Friday, December 14, 2018

Landlord's duty to update contact information - CC § 1962(c) interpreted by the court

In DLI Properties v. Hill, (Los Angeles App. Dep't Super. Ct., Sept. 17, 2018, No. BV 032016, 2018 WL 6192245) the court addressed the recently added sub-division (c) to Civil Code Section 1962, which provides that the landlord is barred from evicting a tenant for non-payment of rent during the period such landlord failed to inform the tenant about a change in the contact information.

This may apply in a rent-controlled jurisdiction, such as San Francisco, where the local municipal ordinance also contains requirements for the owners to inform about the changes.

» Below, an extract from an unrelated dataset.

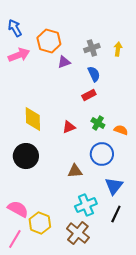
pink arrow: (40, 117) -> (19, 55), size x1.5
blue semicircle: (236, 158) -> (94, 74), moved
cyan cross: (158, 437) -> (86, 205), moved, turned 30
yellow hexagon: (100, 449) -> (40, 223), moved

First, about the statute and the DLI Properties case.

The statewide statute itself (link) requires a landlord to make certain disclosures and within 15 days from execution give the tenant a copy of the written lease [sub-d(a)(4)] or a statement summarizing the terms of the oral lease [sub-d(b)].  The subdivision (c) added in 2013 also imposes a running duty to keep the information current and update the tenant within 15 days of a change, such as in a succeeding owner or manager. Same subdivision contains a mysterious sentence saying, on one hand, that the landlord is barred from evicting a tenant for the period while the landlord is not in compliance, while, on another hand, confirming that the tenant is not relieved from the rent payment obligation during that period. Whether it means that recovery of such unpaid rent can be done by other means, or that recovery can be done after the landlord is back in compliance, is something remaining in want for a further interpretation. The DLI Properties decision is the step toward it.

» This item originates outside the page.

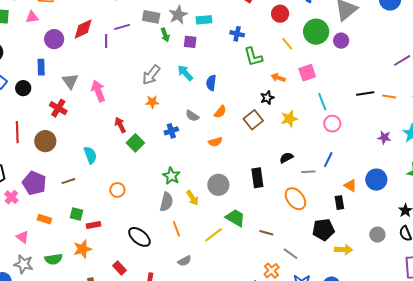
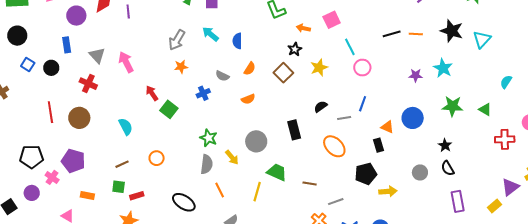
brown line: (68, 181) -> (122, 164), moved
yellow line: (213, 235) -> (257, 192), turned -30
gray line: (290, 254) -> (336, 202), turned -49

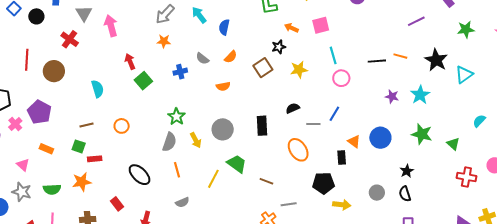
black line: (392, 34) -> (377, 61), moved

Although in this particular case, the court upheld judgment for the landlord, they did so based on the fact that the landlord was a new owner in its own right, not a subsequent owner stepping into a preexisting lease relationship. The win for this landlord was based on an unusual fact that a new lease was executed between the parties: «In this case, after plaintiff purchased the subject property, it did not assume the existing lease and its terms and conditions. Rather, it’s management company, Strategic, executed a new and separate lease with defendant.» Id.,  2018 WL 6192245, at *4.  If not for this twist, the landlord would have been barred from seeking eviction, because «The undisputed evidence presented at trial established plaintiff’s noncompliance with disclosure requirements.»

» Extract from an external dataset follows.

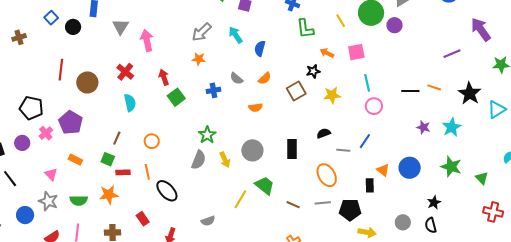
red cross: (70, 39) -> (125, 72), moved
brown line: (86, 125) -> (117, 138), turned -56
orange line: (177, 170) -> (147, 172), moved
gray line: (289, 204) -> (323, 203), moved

How it may play out in a rent-controlled municipality with its own provisions for disclosures.

In San Francisco, new owners are required to make disclosures to existing tenants within 30 days, (S.F. Admin. Code § 37.9(k)(2)) and, in the case of a sale, the selling owners are also required to do the same, although without a stated time limit (S.F. Admin. Code § 37.9(k)(1)).  Similarly, within 15 days following foreclosure, "the person or entity that takes title" must also disclose their identity and contact information (S.F. Admin. Code § 37.9D(e)(i)). This local ordinance also requires compliance with CC § 1962 (S.F. Admin. Code § 37.9D(e)(iii)).

Provided that the new owner (1) complies with the applicable Rules (comes to mind the language of Rule 12.20), (2) avoids a pitfall of timing with regard to the changed/new rules (see, Civ. Code § 827, and the nonpublished decision of Hayes v Kardosh, as amended), (3) identifies him-/her-/itself efficiently in the new lease, and (4) catches up on required disclosures, a new owner may still get the judgement under the reasoning of DLI Properties (I don't say here "under the holding," since the decision is not published), at least in the case of a foreclosed property, because Section 37.9D(e)(iii) implies that a purchaser of a foreclosed property may cure noncompliance before endeavoring to recover possession.

With regard to the missed disclosures in a regular sale, the following solutions seem to be viable, if there is an issue of unpaid rent: either to proceed with the notice and the consequent unlawful detainer for a lesser amount (excluding the rent accrued during the non-compliance period), or to take a route with a regular civil action for damages to recover that portion of unpaid rent, or do both.